RUC officers challenge Loughinisland report

RUC officers challenge Loughinisland report

17 August 2016

THE Police Ombudsman’s report into the Loughinisland massacre is being challenged in the High Court by former RUC officers.

The Northern Ireland Retired Police Officers Association is questioning the way in which Dr Michael Maguire’s team conducted the extensive investigation and the conclusions it reached which proved so damning of the RUC.

Papers have been lodged with the High Court seeking leave to apply for a judicial review and the initial hearing is expected to be heard early in November. If that is successful the case will proceed to a full judicial review early next year.

Dr Maguire’s report into the UVF murder of Adrian Rogan (34), Malcolm Jenkinson (53), Barney Green (87), Daniel McCreanor (59), Patrick O’Hare (35) and Eamon Byrne (39) was published in June and found “collusion was a significant feature” of the attack which occurred in June 1994.

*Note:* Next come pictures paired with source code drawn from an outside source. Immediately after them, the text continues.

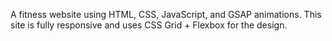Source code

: A fitness website using HTML, CSS, JavaScript, and GSAP animations. This site is fully responsive and uses CSS Grid + Flexbox for the design.
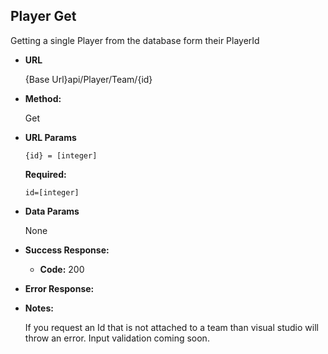 **Player Get**
----
  Getting a single Player from the database form their PlayerId

* **URL**

  {Base Url}api/Player/Team/{id}

* **Method:**
  
  Get

  
*  **URL Params**

    `{id} = [integer]`

   **Required:**

   `id=[integer]`

* **Data Params**

   None

* **Success Response:**
  
  * **Code:** 200 <br />
 
* **Error Response:**

* **Notes:**

  If you request an Id that is not attached to a team than visual studio will throw an error. Input validation coming soon.  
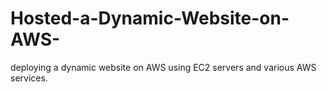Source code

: # Hosted-a-Dynamic-Website-on-AWS-
deploying a dynamic website on AWS using EC2 servers and various AWS services.
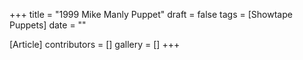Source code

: +++
title = "1999 Mike Manly Puppet"
draft = false
tags = [Showtape Puppets]
date = ""

[Article]
contributors = []
gallery = []
+++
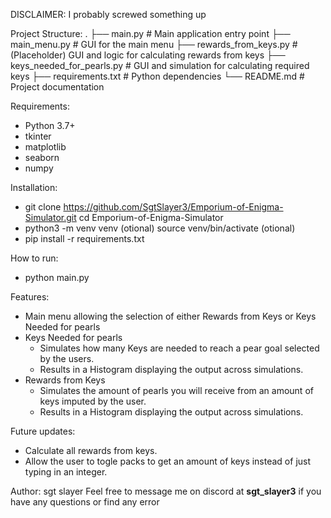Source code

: DISCLAIMER: I probably screwed something up

Project Structure:
.
├── main.py                     # Main application entry point
├── main_menu.py               # GUI for the main menu
├── rewards_from_keys.py       # (Placeholder) GUI and logic for calculating rewards from keys
├── keys_needed_for_pearls.py  # GUI and simulation for calculating required keys
├── requirements.txt           # Python dependencies
└── README.md                  # Project documentation

Requirements:
- Python 3.7+
- tkinter
- matplotlib
- seaborn
- numpy

Installation:
- git clone https://github.com/SgtSlayer3/Emporium-of-Enigma-Simulator.git
  cd Emporium-of-Enigma-Simulator
- python3 -m venv venv (otional)
  source venv/bin/activate (otional)
- pip install -r requirements.txt

How to run:
- python main.py

Features:
- Main menu allowing the selection of either Rewards from Keys or Keys Needed for pearls
- Keys Needed for pearls
   - Simulates how many Keys are needed to reach a pear goal selected by the users.
   - Results in a Histogram displaying the output across simulations.
- Rewards from Keys
   - Simulates the amount of pearls you will receive from an amount of keys imputed by the user.
   - Results in a Histogram displaying the output across simulations.

Future updates:
- Calculate all rewards from keys.
- Allow the user to togle packs to get an amount of keys instead of just typing in an integer.

Author: sgt slayer
Feel free to message me on discord at **sgt_slayer3** if you have any questions or find any error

While he found no evidence the police knew in advance about the murder plot Dr Maguire was heavily critical of how the RUC Special Branch handled informers and failed to robustly disrupt the activities of a UVF gang operating in south Down. He also criticised Special Branch officers for failing to share intelligence with detectives investigating the gang and claimed there was a “hear no evil, see no evil, speak no evil” approach.

The report studied at length the importation into Northern Ireland by loyalists of a huge consignment of arms seven years before Loughinisland and concluded Special Branch had full knowledge of the shipment. The guns used in the Heights Bar came from that shipment.

He also claimed the overall investigation into the murders contained elements of “poor professional judgement and practice, if not negligence.”

However, despite such damning criticism Dr Maguire did not recommend prosecutions against any of the former officers.

There was also surprise and concern within the police, both former RUC officers and serving PSNI members, with the way Dr Maguire’s report handled Special Branch intelligence reports.

There was a feeling that too often intelligence was being presented as fact to criticise without the necessary evidence to back it up. This handling of intelligence is likely to be a key plank in the case being prepared against the Ombudsman.

A source close to the Retired Police Officers Association said the legal action was not directed against the families of the victims of the Loughinisland attack.

“This is a challenge against the Ombudsman and how he conducted his investigation and the conclusions he reached, it is not against the families,” he said.

“On behalf of retired officers we have to challenge when we think that a wrong has been done by the Ombudsman,” he added. “We believe he significantly overstepped the mark.”

However, the solicitor representing the families, Niall Murphy, criticised the legal action. 

“The families, having gone through the tortuous process they have endured in trying to recover the truth of what happened in Loughinisland, are now confronted with this misconceived application to quash the report,” he said.

A spokesman for the Police Ombudsman said of the legal challenge: “We are aware of it and are considering it.”